Так вот — доставили нас на двух автобусах до деревни безымянной, лет этак семь полностью обезлюдевшей; на раздолбанном грузовичке гвоздей разных, пил, топоров, цемента, стёкол оконных по доброте душевной подбросили, и дали двое суток на обустройство. Хорошо, что у нас Михась был — единственный коренной деревенский житель на всю банду — из далёкой приволжской деревушки, имевшей нежное поэтическое название — Матызлей. Под его руководством мы три самых крепких на вид избушки в порядок привели — одну для девиц, две — для себя. Стёкла в рамы вставили, двери на петли повесили, печки подмазали, баньку в порядок божеский привели.
В конце — в колодец залезли и почистили его капитально — вот и с водой чистой полный порядок.
Вечером Михась всем желающим ещё и лекцию прочёл — про основные принципы правильного «укутывания» печки:
— Если, на, заслонку раньше времени, закрыть, на, когда угли ещё с синевой, на — угоришь к утру обязательно, на. Закрывать, на, надо только когда уголь розовый, без синевы и черноты, на. Поняли, на? Но, и зевать не надо — позже, чем надо печь укутаешь, на, — к утру она остынет полностью, на, — задубеешь совсем, на. Усекли, на?

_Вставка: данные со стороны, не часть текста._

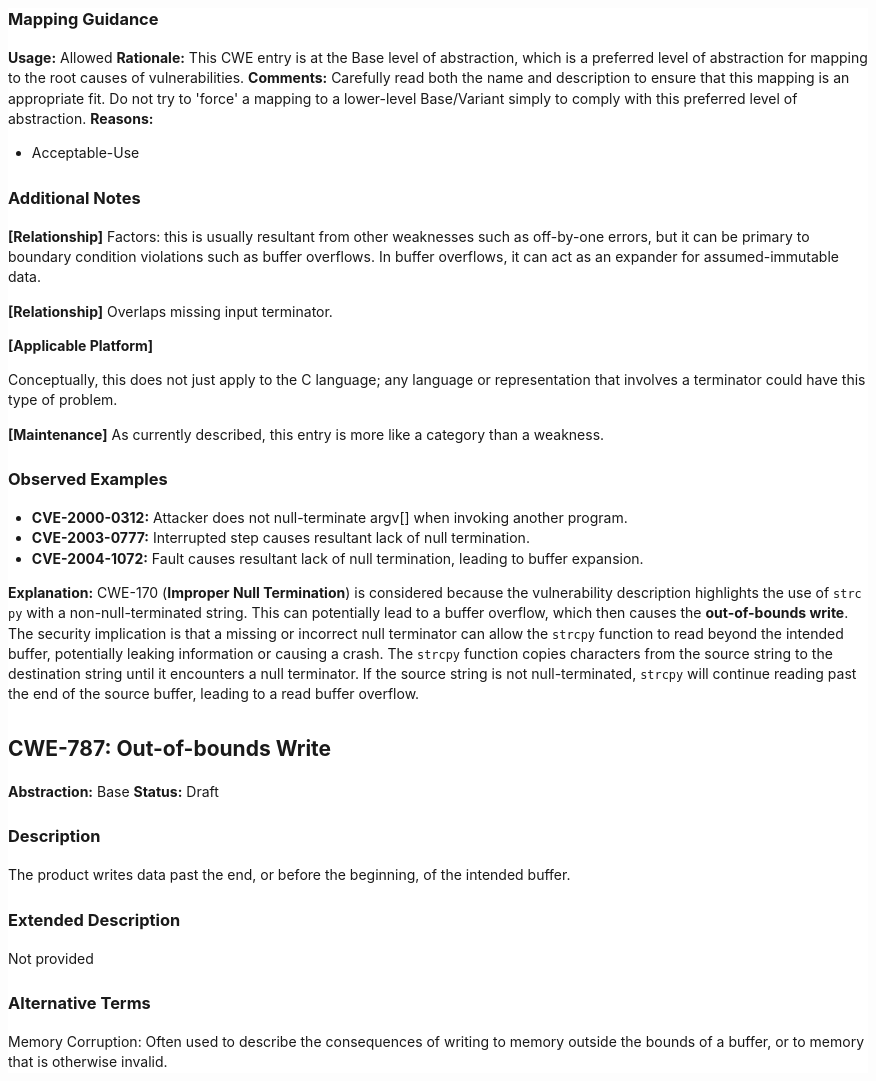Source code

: ### Mapping Guidance
**Usage:** Allowed
**Rationale:** This CWE entry is at the Base level of abstraction, which is a preferred level of abstraction for mapping to the root causes of vulnerabilities.
**Comments:** Carefully read both the name and description to ensure that this mapping is an appropriate fit. Do not try to 'force' a mapping to a lower-level Base/Variant simply to comply with this preferred level of abstraction.
**Reasons:**
- Acceptable-Use


### Additional Notes
**[Relationship]** Factors: this is usually resultant from other weaknesses such as off-by-one errors, but it can be primary to boundary condition violations such as buffer overflows. In buffer overflows, it can act as an expander for assumed-immutable data.

**[Relationship]** Overlaps missing input terminator.

**[Applicable Platform]** 

Conceptually, this does not just apply to the C language; any language or representation that involves a terminator could have this type of problem.


**[Maintenance]** As currently described, this entry is more like a category than a weakness.



### Observed Examples
- **CVE-2000-0312:** Attacker does not null-terminate argv[] when invoking another program.
- **CVE-2003-0777:** Interrupted step causes resultant lack of null termination.
- **CVE-2004-1072:** Fault causes resultant lack of null termination, leading to buffer expansion.

**Explanation:** CWE-170 (**Improper Null Termination**) is considered because the vulnerability description highlights the use of `strcpy` with a non-null-terminated string. This can potentially lead to a buffer overflow, which then causes the **out-of-bounds write**. The security implication is that a missing or incorrect null terminator can allow the `strcpy` function to read beyond the intended buffer, potentially leaking information or causing a crash. The `strcpy` function copies characters from the source string to the destination string until it encounters a null terminator. If the source string is not null-terminated, `strcpy` will continue reading past the end of the source buffer, leading to a read buffer overflow.

## CWE-787: Out-of-bounds Write
**Abstraction:** Base
**Status:** Draft

### Description
The product writes data past the end, or before the beginning, of the intended buffer.

### Extended Description
Not provided

### Alternative Terms
Memory Corruption: Often used to describe the consequences of writing to memory outside the bounds of a buffer, or to memory that is otherwise invalid.
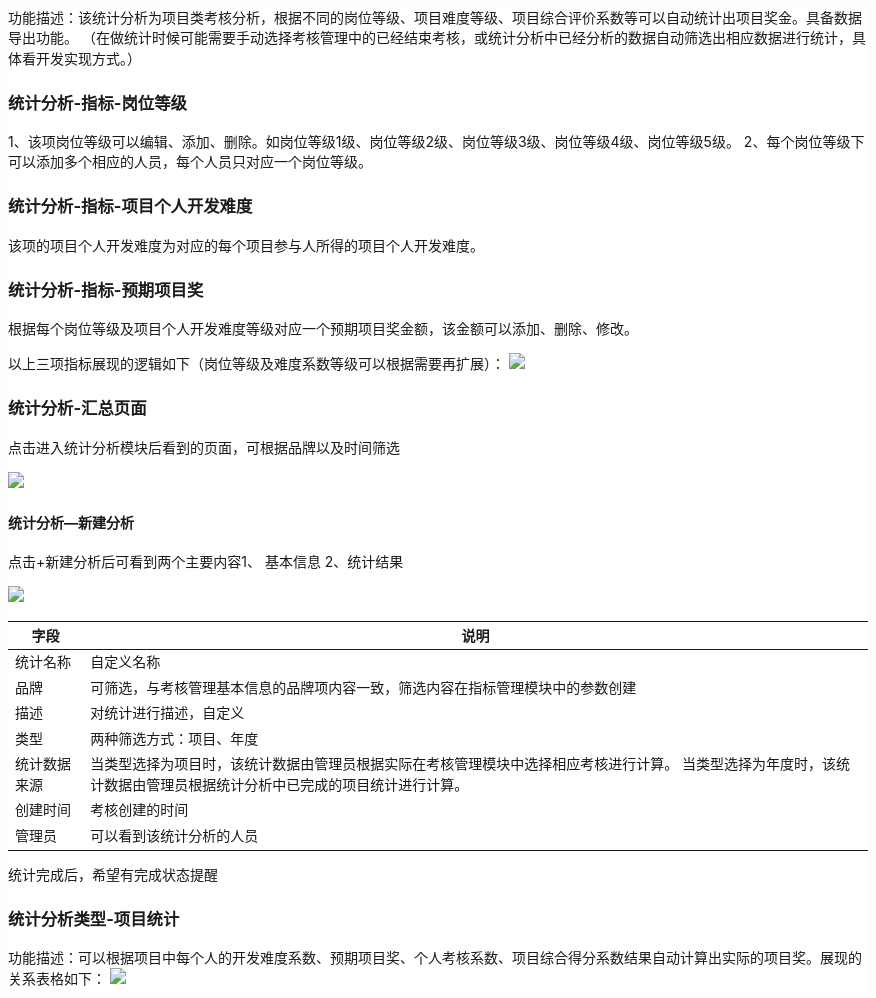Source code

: 功能描述：该统计分析为项目类考核分析，根据不同的岗位等级、项目难度等级、项目综合评价系数等可以自动统计出项目奖金。具备数据导出功能。
（在做统计时候可能需要手动选择考核管理中的已经结束考核，或统计分析中已经分析的数据自动筛选出相应数据进行统计，具体看开发实现方式。）

### 统计分析-指标-岗位等级
1、该项岗位等级可以编辑、添加、删除。如岗位等级1级、岗位等级2级、岗位等级3级、岗位等级4级、岗位等级5级。
2、每个岗位等级下可以添加多个相应的人员，每个人员只对应一个岗位等级。

### 统计分析-指标-项目个人开发难度
该项的项目个人开发难度为对应的每个项目参与人所得的项目个人开发难度。

### 统计分析-指标-预期项目奖
根据每个岗位等级及项目个人开发难度等级对应一个预期项目奖金额，该金额可以添加、删除、修改。

以上三项指标展现的逻辑如下（岗位等级及难度系数等级可以根据需要再扩展）：
![](/uploads/upload_2f3f8c7c8544a7cc9eb72b1259f3fd14.png)


### 统计分析-汇总页面
点击进入统计分析模块后看到的页面，可根据品牌以及时间筛选

![](/uploads/upload_954549d69717dd3c859769d6bc4e51bc.png)

#### 统计分析—新建分析

点击+新建分析后可看到两个主要内容1、 基本信息 2、统计结果

![](/uploads/upload_2c56ca659e2dcdba15497d8713eef9f2.png)





| 字段     | 说明                                                                   |
| -------- | ---------------------------------------------------------------------- |
| 统计名称 | 自定义名称                                                             |
| 品牌     |可筛选，与考核管理基本信息的品牌项内容一致，筛选内容在指标管理模块中的参数创建 |
| 描述     |对统计进行描述，自定义 |
| 类型     | 两种筛选方式：项目、年度                                                |
| 统计数据来源  |当类型选择为项目时，该统计数据由管理员根据实际在考核管理模块中选择相应考核进行计算。 当类型选择为年度时，该统计数据由管理员根据统计分析中已完成的项目统计进行计算。      |
|  创建时间   |     考核创建的时间                                               |
|  管理员  |  可以看到该统计分析的人员                                                                      |
统计完成后，希望有完成状态提醒

### 统计分析类型-项目统计
功能描述：可以根据项目中每个人的开发难度系数、预期项目奖、个人考核系数、项目综合得分系数结果自动计算出实际的项目奖。展现的关系表格如下：
![](/uploads/upload_b301c20300e9eb16b1a53a2e9013da8d.png)

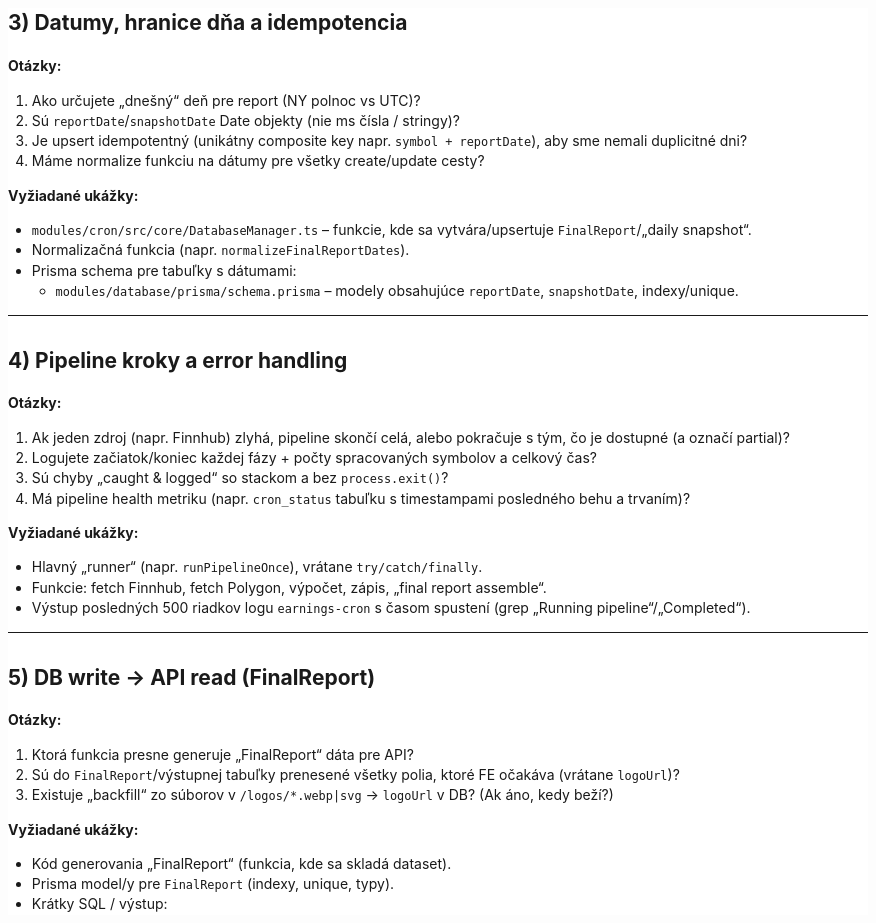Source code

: 
## 3) Datumy, hranice dňa a idempotencia

**Otázky:**

1. Ako určujete „dnešný“ deň pre report (NY polnoc vs UTC)?
2. Sú `reportDate`/`snapshotDate` Date objekty (nie ms čísla / stringy)?
3. Je upsert idempotentný (unikátny composite key napr. `symbol + reportDate`), aby sme nemali duplicitné dni?
4. Máme normalize funkciu na dátumy pre všetky create/update cesty?

**Vyžiadané ukážky:**

- `modules/cron/src/core/DatabaseManager.ts` – funkcie, kde sa vytvára/upsertuje `FinalReport`/„daily snapshot“.
- Normalizačná funkcia (napr. `normalizeFinalReportDates`).
- Prisma schema pre tabuľky s dátumami:
  - `modules/database/prisma/schema.prisma` – modely obsahujúce `reportDate`, `snapshotDate`, indexy/unique.

---

## 4) Pipeline kroky a error handling

**Otázky:**

1. Ak jeden zdroj (napr. Finnhub) zlyhá, pipeline skončí celá, alebo pokračuje s tým, čo je dostupné (a označí partial)?
2. Logujete začiatok/koniec každej fázy + počty spracovaných symbolov a celkový čas?
3. Sú chyby „caught & logged“ so stackom a bez `process.exit()`?
4. Má pipeline health metriku (napr. `cron_status` tabuľku s timestampami posledného behu a trvaním)?

**Vyžiadané ukážky:**

- Hlavný „runner“ (napr. `runPipelineOnce`), vrátane `try/catch/finally`.
- Funkcie: fetch Finnhub, fetch Polygon, výpočet, zápis, „final report assemble“.
- Výstup posledných 500 riadkov logu `earnings-cron` s časom spustení (grep „Running pipeline“/„Completed“).

---

## 5) DB write → API read (FinalReport)

**Otázky:**

1. Ktorá funkcia presne generuje „FinalReport“ dáta pre API?
2. Sú do `FinalReport`/výstupnej tabuľky prenesené všetky polia, ktoré FE očakáva (vrátane `logoUrl`)?
3. Existuje „backfill“ zo súborov v `/logos/*.webp|svg` → `logoUrl` v DB? (Ak áno, kedy beží?)

**Vyžiadané ukážky:**

- Kód generovania „FinalReport“ (funkcia, kde sa skladá dataset).
- Prisma model/y pre `FinalReport` (indexy, unique, typy).
- Krátky SQL / výstup:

Девицы, естественно, полностью не усекли — побоялись угореть, заслонку закрыли, только когда все угли окончательно потухли, к утру печь остыла — появились первые простуженные.
На меня тоже свалилась неприятность нешуточная — коварный Мюллер принял волевое решение — назначил меня поваром:
— Девицы у нас все городские, изнеженные, нет им веры — подведут в самый ответственный момент. Так что, Андрюха — выручай, без хорошей кормежки нам соревнование это паскудное ни за что не выиграть. Как Бур Бурычу в глаза смотреть будем? Да и помощник у тебя будет. Новенький у нас в группе, Попович фамилия, прямо из армии, демобилизовался только что: у него справка — по состоянию здоровья освобождён от тяжёлых работ — к тебе в помощники и приставим.
Попович оказался здоровенным пройдошистым хохлом из Донецка с совершенно потрясающими усами подковой — а-ля ансамбль «Песняры».
Помощник из него ещё тот — никак после долгого пребывания в качестве дембеля перестроиться не мог — косил от всего при первой же возможности — глубоко ему армия в подкорку въелась.
А вот на гитарке поиграть, песни о несчастной и неразделённой любви попеть — милое дело. Девицы к его ногам пачками падали и в штабеля укладывались.